Monster Seminar JAM - Age-specific survival, abundance and immigration rates of a Weddell seal (Leptonychotes weddellii) population in McMurdo Sound, Antarctica
Dr. Michael F. Cameron, National Marine Mammal Laboratory, NOAA Fisheries
Since the 1960s, Weddell seals (Leptonychotes weddellii) have been tagged and surveyed annually in McMurdo Sound, Antarctica. The resulting long-term data set is invaluable for analyses investigating the variation in their population dynamics. Mark-recapture analyses and model selection trials using Akaike's Information Criterion indicate that sex, cohort and year affect juvenile (ages 1 and 2) Weddell seal survival. In contrast, year, and perhaps sex and cohort, are less important factors of adult survival.

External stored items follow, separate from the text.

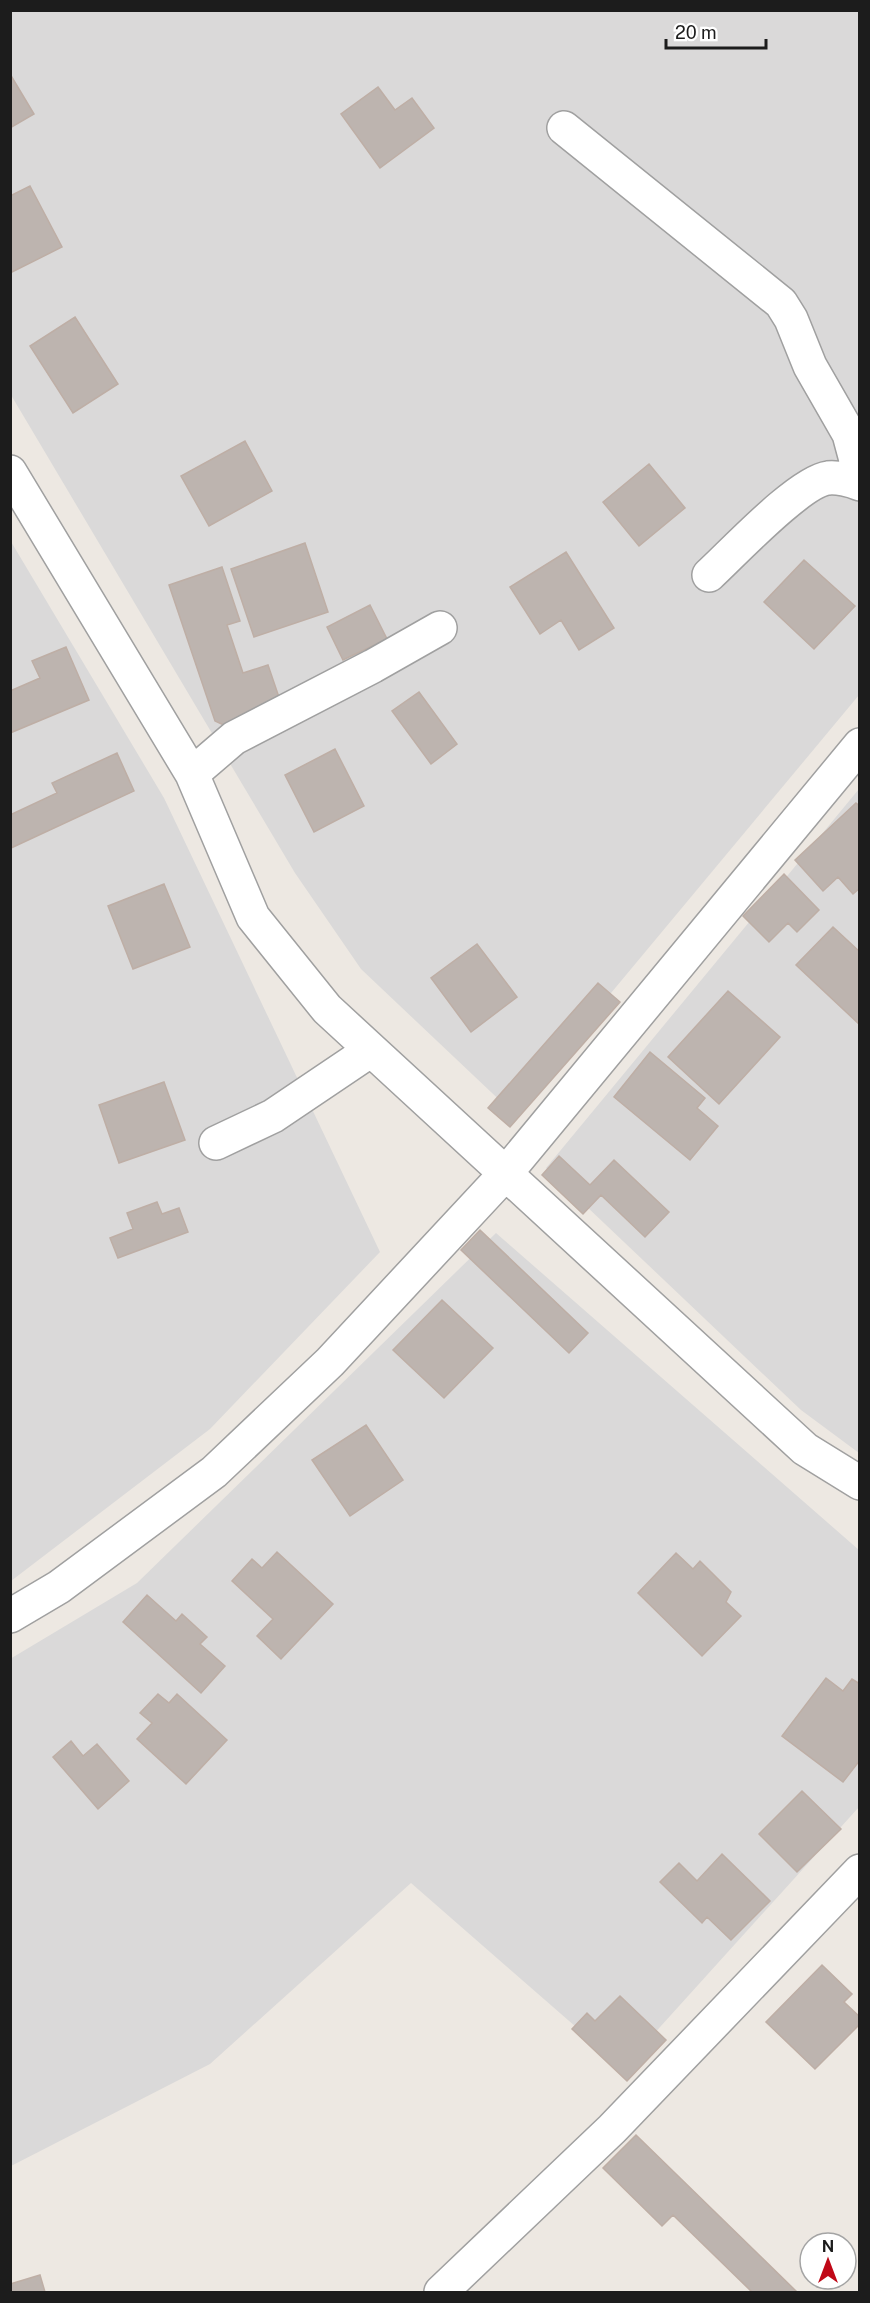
<svg xmlns="http://www.w3.org/2000/svg" width="870" height="2303" font-family="'Public Sans',sans-serif">
<rect width="100%" height="100%" fill="#ede8e2"/>
<path fill="#dad9d9" d="M 10,11 L 859,11 L 859,695 L 512,1112 L 361,969 L 295,873 L 11,395 Z
M 10,540 L 164,798 L 380,1252 L 210,1429 L 11,1581 Z
M 859,789 L 859,1453 L 801,1410 L 546,1168 Z
M 496,1233 L 859,1550 L 859,1807 L 623,2068 L 411,1883 L 210,2064 L 11,2166 L 10,1659 L 137,1583 Z"/>
<path fill="#bdb4af" stroke="#beaea5" stroke-width="1.5" d="M 10,74 L 34,114 L 10,128 Z
M 378,87 L 395,110 L 412,98 L 434,128 L 380,168 L 341,114 Z
M 30,186 L 62,247 L 10,273 L 10,196 Z
M 75,317 L 118,384 L 73,413 L 30,346 Z
M 245,441 L 272,491 L 209,526 L 181,476 Z
M 649,464 L 685,508 L 639,546 L 603,502 Z
M 305,543 L 328,612 L 254,637 L 231,569 Z
M 566,552 L 614,628 L 579,650 L 561,620 L 540,634 L 510,587 Z
M 804,560 L 855,606 L 814,649 L 764,602 Z
M 222,567 L 240,621 L 227,625 L 243,673 L 268,665 L 283,709 L 230,728 L 215,721 L 169,585 Z
M 370,605 L 387,639 L 343,660 L 327,627 Z
M 66,647 L 89,700 L 10,733 L 10,691 L 40,678 L 32,661 Z
M 419,692 L 457,744 L 431,764 L 392,711 Z
M 335,749 L 364,806 L 314,832 L 285,775 Z
M 117,753 L 134,791 L 11,848 L 10,815 L 57,793 L 52,783 Z
M 856,803 L 860,806 L 860,888 L 853,894 L 838,877 L 823,891 L 795,860 Z
M 784,874 L 819,910 L 797,932 L 788,923 L 769,942 L 743,916 Z
M 164,884 L 190,947 L 133,969 L 108,906 Z
M 833,927 L 860,952 L 860,1025 L 796,965 Z
M 477,944 L 517,997 L 471,1032 L 431,978 Z
M 598,983 L 620,1002 L 510,1127 L 488,1108 Z
M 728,991 L 780,1037 L 719,1104 L 668,1057 Z
M 650,1052 L 705,1098 L 697,1108 L 718,1126 L 690,1160 L 614,1097 Z
M 164,1082 L 185,1140 L 119,1163 L 99,1105 Z
M 559,1156 L 590,1185 L 614,1160 L 669,1212 L 645,1237 L 601,1195 L 583,1214 L 542,1175 Z
M 157,1202 L 162,1214 L 179,1208 L 188,1232 L 118,1258 L 110,1238 L 133,1229 L 127,1213 Z
M 480,1230 L 588,1333 L 569,1353 L 461,1250 Z
M 442,1300 L 493,1348 L 444,1398 L 393,1350 Z
M 366,1425 L 403,1480 L 350,1516 L 312,1460 Z
M 277,1552 L 333,1604 L 281,1659 L 257,1636 L 273,1619 L 232,1581 L 252,1559 L 262,1568 Z
M 676,1553 L 693,1569 L 700,1561 L 731,1592 L 726,1602 L 741,1616 L 702,1656 L 638,1593 Z
M 147,1595 L 176,1621 L 182,1614 L 207,1637 L 200,1644 L 225,1666 L 201,1693 L 123,1622 Z
M 826,1678 L 843,1691 L 852,1679 L 860,1684 L 860,1760 L 843,1782 L 782,1736 Z
M 158,1694 L 169,1703 L 177,1694 L 227,1740 L 186,1784 L 137,1739 L 152,1723 L 140,1713 Z
M 71,1741 L 83,1756 L 97,1744 L 129,1781 L 98,1809 L 53,1757 Z
M 802,1791 L 841,1829 L 797,1872 L 759,1834 Z
M 722,1854 L 770,1901 L 731,1940 L 707,1917 L 702,1923 L 660,1882 L 679,1863 L 697,1881 Z
M 822,1965 L 852,1994 L 844,2002 L 860,2017 L 860,2024 L 815,2069 L 766,2022 Z
M 620,1996 L 666,2040 L 627,2081 L 572,2029 L 587,2013 L 595,2021 Z
M 636,2135 L 797,2292 L 752,2292 L 673,2215 L 662,2226 L 603,2168 Z
M 40,2275 L 45,2292 L 10,2292 L 10,2284 Z"/>
<g fill="none" stroke-linecap="round" stroke-linejoin="round">
<defs>
<path id="minor" d="M 564,128 L 781,303 L 791,319 L 810,366 L 849,434 L 860,475
M 10,472 L 192,774 L 253,917 L 327,1009 L 805,1449 L 860,1483
M 709,575 C 734,552 799,482 828,478 C 837,477 851,480 860,484
M 192,774 L 234,738 L 373,666 L 440,628
M 216,1143 L 273,1116 L 371,1050
M 10,1616 L 59,1587 L 214,1472 L 330,1362 L 506,1173 L 860,745
M 441,2292 L 612,2129 L 860,1871"/>
</defs>
<use href="#minor" stroke="#a0a0a0" stroke-width="36"/>
<use href="#minor" stroke="#fff" stroke-width="33"/>
</g>
<rect width="870" height="2303" fill="none" stroke="#1c1c1c" stroke-width="24"/>
<g transform="translate(828 2261)"><circle r="28" fill="#ffffff" stroke="#a4a4a4" stroke-width="1.5"/>
<path d="M0-4.5L10 22L0 15L-10 22Z" fill="#c00817"/>
<text y="-9" font-size="16" font-weight="bold" text-anchor="middle" fill="#1c1c1c">N</text>
</g>
<path d="M666 39v9h100v-9" fill="none" stroke="#1c1c1c" stroke-width="3"/>
<text x="675" y="39" font-size="18" fill="#1c1c1c" stroke="#ffffff" stroke-width="4.5" paint-order="stroke">20 m</text>
</svg>
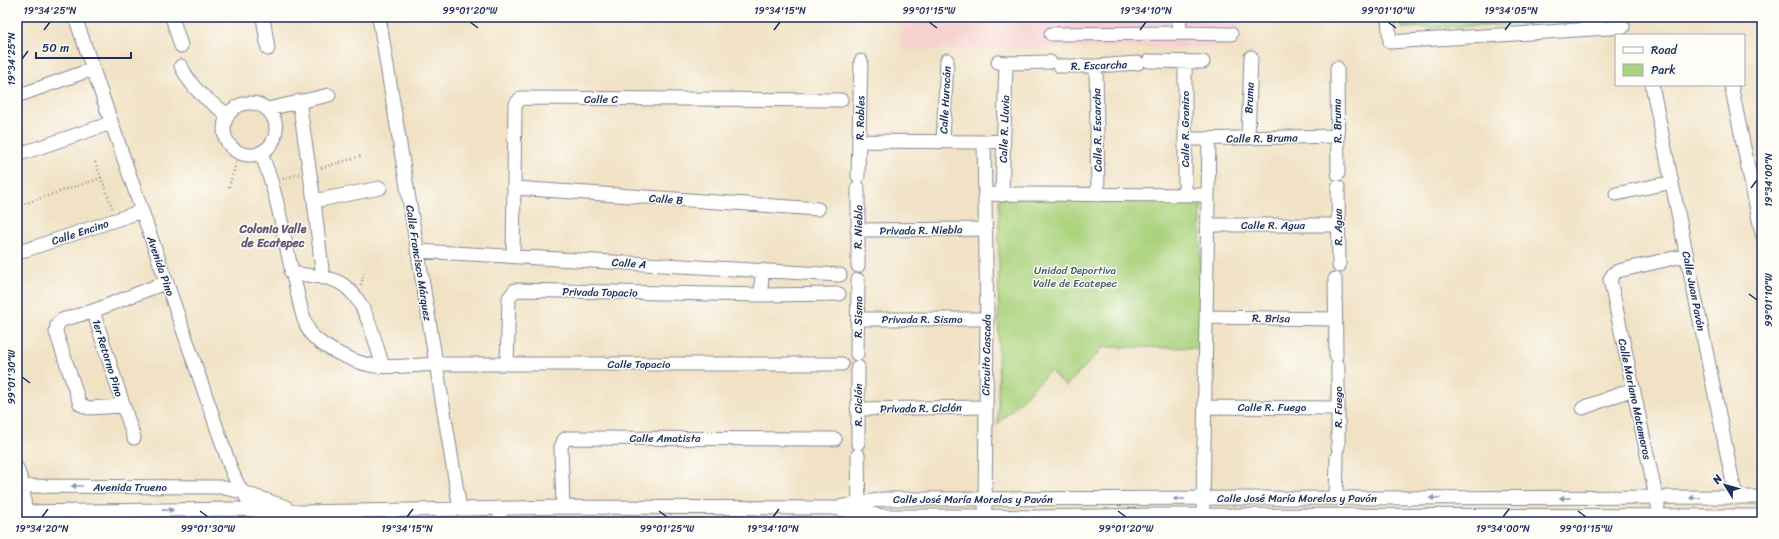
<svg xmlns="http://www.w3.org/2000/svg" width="1779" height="539" font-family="Sriracha,sans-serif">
<rect width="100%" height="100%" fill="#fdfcf7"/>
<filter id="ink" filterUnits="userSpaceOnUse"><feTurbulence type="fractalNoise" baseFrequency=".025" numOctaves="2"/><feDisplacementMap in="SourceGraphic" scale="8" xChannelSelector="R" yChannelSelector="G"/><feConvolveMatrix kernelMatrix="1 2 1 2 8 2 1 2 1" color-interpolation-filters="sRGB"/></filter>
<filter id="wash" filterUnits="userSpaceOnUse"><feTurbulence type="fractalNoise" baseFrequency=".012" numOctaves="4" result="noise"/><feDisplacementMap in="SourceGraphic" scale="16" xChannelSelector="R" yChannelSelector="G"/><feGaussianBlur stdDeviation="0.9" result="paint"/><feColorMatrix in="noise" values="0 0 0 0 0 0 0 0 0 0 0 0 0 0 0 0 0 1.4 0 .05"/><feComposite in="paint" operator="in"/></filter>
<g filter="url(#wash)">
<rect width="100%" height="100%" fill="#f1e2c5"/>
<path fill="#f7d0ce" d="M901 17H1238V47L900 50Z
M17 518 137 519 138 522H17Z"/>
<path fill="#abd37d" stroke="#63816e" d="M1402 17H1619V22L1402 28Z
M999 198 1201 201 1200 348 1104 347 1066 386 1050 371 998 424Z"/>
</g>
<g filter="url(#ink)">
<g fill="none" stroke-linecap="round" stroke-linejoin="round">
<g stroke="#868892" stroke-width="15">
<path id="minor" d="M75 17 231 469C239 490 252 509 271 522
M172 17 181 46
M263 17 268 49
M379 17 460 509
M1388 17 1390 42 1623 27
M1179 33 1231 34
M1051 34 1179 33 1180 17
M1149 61 1203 62
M998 62 1006 63 1050 62
M181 66C193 91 206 99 228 115
M1060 66H1096L1138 63
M1096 66 1098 195
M1337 68 1338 174
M1652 85 1736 498
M1731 85 1762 234
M17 96 93 69
M299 101 314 201 323 278
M224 129a26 26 0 1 1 52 0a26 26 0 1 1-52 0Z
M268 109 329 95
M1248 138 1251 57
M1185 139 1338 136
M860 141 984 142 1003 141
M943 141 947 60
M984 142 987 319 985 507
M261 154C280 197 284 246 297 291 300 305 303 322 311 334 322 348 358 364 375 366 395 368 416 365 436 364H842
M17 155 111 123
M858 176 861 61
M1338 187 1339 266
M515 188 818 209
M985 194 1208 195
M1616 194 1672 182
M1002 195 1006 63
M1185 195V63
M314 201 380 188
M1208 225H1338
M857 230 985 229
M417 251 840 275
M17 253 142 211
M513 256 515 107 516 104 521 98 841 100
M858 266V187
M291 273C304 275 318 276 331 279 365 289 373 337 383 366
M1335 279 1336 356
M761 295 762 271
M93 311 134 438
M1206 317 1335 319
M858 319H987
M857 354 858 280
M507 364 509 298 515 290 761 295 839 294
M1338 366V447
M123 406 88 408 80 404 56 332 57 325 62 320 93 311 167 282
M1206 407 1338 408
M1583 408 1633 389
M857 409 985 407
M858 443V367
M858 455 859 510
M17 468 23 486 25 512
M17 486 220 487 242 492 286 507
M1336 499 1337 456
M1203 506 1209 138
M1658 506 1610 279 1614 273 1618 271 1687 255
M563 507 561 447 564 440 567 438 835 439
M839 507 884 499 1762 497
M499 508 501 522
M17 512 237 509 303 512 563 507 833 508 883 516H985L1032 517 1160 515 1762 516"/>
</g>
<path stroke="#868892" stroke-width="2.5" stroke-dasharray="1 3" stroke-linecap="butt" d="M95 162 113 209
M321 168 361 156
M283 179 299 174
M229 187 239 153
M17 206 101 178
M295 234 305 231
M361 285 364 273"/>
<use href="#minor" stroke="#fff" stroke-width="13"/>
</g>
<defs><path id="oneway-solid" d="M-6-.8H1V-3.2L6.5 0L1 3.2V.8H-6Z"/></defs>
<g fill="#8d97ae">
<use href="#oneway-solid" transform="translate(77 486) rotate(-180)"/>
<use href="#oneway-solid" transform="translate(1435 498) rotate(180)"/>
<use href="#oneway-solid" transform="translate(1565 498) rotate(180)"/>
<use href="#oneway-solid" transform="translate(1695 498) rotate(-180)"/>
<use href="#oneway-solid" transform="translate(1179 499) rotate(-180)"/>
<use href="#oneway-solid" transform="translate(168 510) rotate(-1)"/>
</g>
</g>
<path fill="none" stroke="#1b2f5e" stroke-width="1.5" d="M470 22 478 28M929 22 937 28M1388 22 1396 28M44 30 50 22M774 30 780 22M1140 30 1146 22M1505 30 1511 22M22 59 28 51M1751 188 1757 180M1749 294 1757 300M22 377 30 383M200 511 208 517M659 511 667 517M1118 511 1126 517M1578 511 1586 517M42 517 48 509M407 517 413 509M773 517 779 509M1503 517 1509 509"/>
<g text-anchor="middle" stroke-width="3" stroke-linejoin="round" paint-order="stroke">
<g font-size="11" fill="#1b2f5e" stroke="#fdfcf7">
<text transform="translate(1099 65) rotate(-2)" y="4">R. Escarcha</text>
<text transform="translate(1249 98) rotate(-87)" y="4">Bruma</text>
<text x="601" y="103">Calle C</text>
<text transform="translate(945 100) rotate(-87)" y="4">Calle Huracán</text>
<text transform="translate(860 118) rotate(-89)" y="4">R. Robles</text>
<text transform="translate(1337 121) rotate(-91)" y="4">R. Bruma</text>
<text transform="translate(1004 129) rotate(-88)" y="4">Calle R. Lluvia</text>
<text transform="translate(1185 129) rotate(-90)" y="4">Calle R. Granizo</text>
<text transform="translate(1097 130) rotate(-91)" y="4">Calle R. Escarcha</text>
<text transform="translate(1262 138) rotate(-1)" y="4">Calle R. Bruma</text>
<text transform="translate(666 199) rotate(4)" y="4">Calle B</text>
<text x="1273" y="229">Calle R. Agua</text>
<text transform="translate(858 227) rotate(-89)" y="4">R. Niebla</text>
<text transform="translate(1338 227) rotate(-91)" y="4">R. Agua</text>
<text transform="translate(921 230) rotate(-1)" y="4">Privada R. Niebla</text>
<text transform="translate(80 232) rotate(-18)" y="4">Calle Encino</text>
<text transform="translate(419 263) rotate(81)" y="4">Calle Francisco Márquez</text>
<text transform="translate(629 263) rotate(4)" y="4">Calle A</text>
<text transform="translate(161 266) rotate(71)" y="4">Avenida Pino</text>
<text transform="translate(1694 291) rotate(79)" y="4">Calle Juan Pavón</text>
<text transform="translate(600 292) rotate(1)" y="4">Privada Topacio</text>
<text transform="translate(858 317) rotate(-89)" y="4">R. Sismo</text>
<text transform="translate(1271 318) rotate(1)" y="4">R. Brisa</text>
<text x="922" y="323">Privada R. Sismo</text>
<text transform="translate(986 355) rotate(-89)" y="4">Circuito Cascada</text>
<text transform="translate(108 358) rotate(73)" y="4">1er Retorno Pino</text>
<text x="639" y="368">Calle Topacio</text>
<text transform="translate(1635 399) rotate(78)" y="4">Calle Mariano Matamoros</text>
<text transform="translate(858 405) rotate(-90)" y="4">R. Ciclón</text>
<text x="1272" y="411">Calle R. Fuego</text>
<text transform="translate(1338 407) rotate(-90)" y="4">R. Fuego</text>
<text transform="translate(921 408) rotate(-1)" y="4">Privada R. Ciclón</text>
<text x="665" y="442">Calle Amatista</text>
<text x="130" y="491">Avenida Trueno</text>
<text x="1297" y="502">Calle José María Morelos y Pavón</text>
<text x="973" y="503">Calle José María Morelos y Pavón</text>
</g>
<g font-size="11" fill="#466067" stroke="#fdfcf7">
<text x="1075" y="274">Unidad Deportiva<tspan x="1075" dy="13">Valle de Ecatepec</tspan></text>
</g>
<g font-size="12" font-weight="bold" fill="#635b78" stroke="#fdfcf7">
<text x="273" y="233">Colonia Valle<tspan x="273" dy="14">de Ecatepec</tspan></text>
</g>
</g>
<rect width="1779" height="539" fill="none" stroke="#fdfcf7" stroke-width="44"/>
<rect x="1615" y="34" width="130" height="52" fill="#fdfcf7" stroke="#a3aaba"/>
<rect x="1623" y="47" width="20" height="6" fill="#ffffff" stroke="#a3aaba"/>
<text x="1651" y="54" font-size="12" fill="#1b2f5e">Road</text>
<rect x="1623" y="64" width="20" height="12" fill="#abd37d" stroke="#a3aaba"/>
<text x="1651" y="74" font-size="12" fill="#1b2f5e">Park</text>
<g transform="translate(1725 485) rotate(307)" stroke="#fdfcf7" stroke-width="3" paint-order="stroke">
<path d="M0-3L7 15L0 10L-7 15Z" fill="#1b2f5e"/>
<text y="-6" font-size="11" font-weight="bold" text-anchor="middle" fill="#1b2f5e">N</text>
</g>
<path d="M36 52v6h95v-6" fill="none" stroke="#1b2f5e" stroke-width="2"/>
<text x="42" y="52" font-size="12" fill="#1b2f5e" stroke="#fdfcf7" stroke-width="3" paint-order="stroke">50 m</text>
<rect x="22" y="22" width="1735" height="495" fill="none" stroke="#1b2f5e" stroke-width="1.5"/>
<g font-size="10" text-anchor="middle" fill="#1b2f5e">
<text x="50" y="14">19°34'25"N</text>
<text x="470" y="14">99°01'20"W</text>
<text x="780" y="14">19°34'15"N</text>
<text x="929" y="14">99°01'15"W</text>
<text x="1146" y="14">19°34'10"N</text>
<text x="1388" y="14">99°01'10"W</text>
<text x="1511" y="14">19°34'05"N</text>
<text transform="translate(11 59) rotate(-90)" y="4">19°34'25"N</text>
<text transform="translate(1768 180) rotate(-90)" y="4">19°34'00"N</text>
<text transform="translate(1768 300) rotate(-90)" y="4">99°01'10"W</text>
<text transform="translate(11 377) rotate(-90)" y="4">99°01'30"W</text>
<text x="42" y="532">19°34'20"N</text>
<text x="208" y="532">99°01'30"W</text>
<text x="407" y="532">19°34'15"N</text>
<text x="667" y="532">99°01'25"W</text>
<text x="773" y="532">19°34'10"N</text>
<text x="1126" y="532">99°01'20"W</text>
<text x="1503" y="532">19°34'00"N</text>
<text x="1586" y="532">99°01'15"W</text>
</g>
</svg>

The average annual survival is higher among adults (0.92) than juveniles (0.55) and there is little evidence for senescence to at least age 17. Population growth calculations using a Lotka-Leslie based model suggest that the size of the resident population is stable despite annual fluctuations in Jolly-Seber abundance estimates. We argue that this temporal variability is likely the result of temporary immigration--estimated from a simulation model at 16.8% for females. Sea ice extent is proposed to affect such immigration where, during times of reduced fast ice, immigrants are forced from surrounding locations into the ice covered areas of Erebus Bay. Our results contradict previously published estimates of lower survival and higher immigration. Model choice is shown to be the most likely cause of these discrepancies and we provide evidence that our models are more appropriate than those used elsewhere.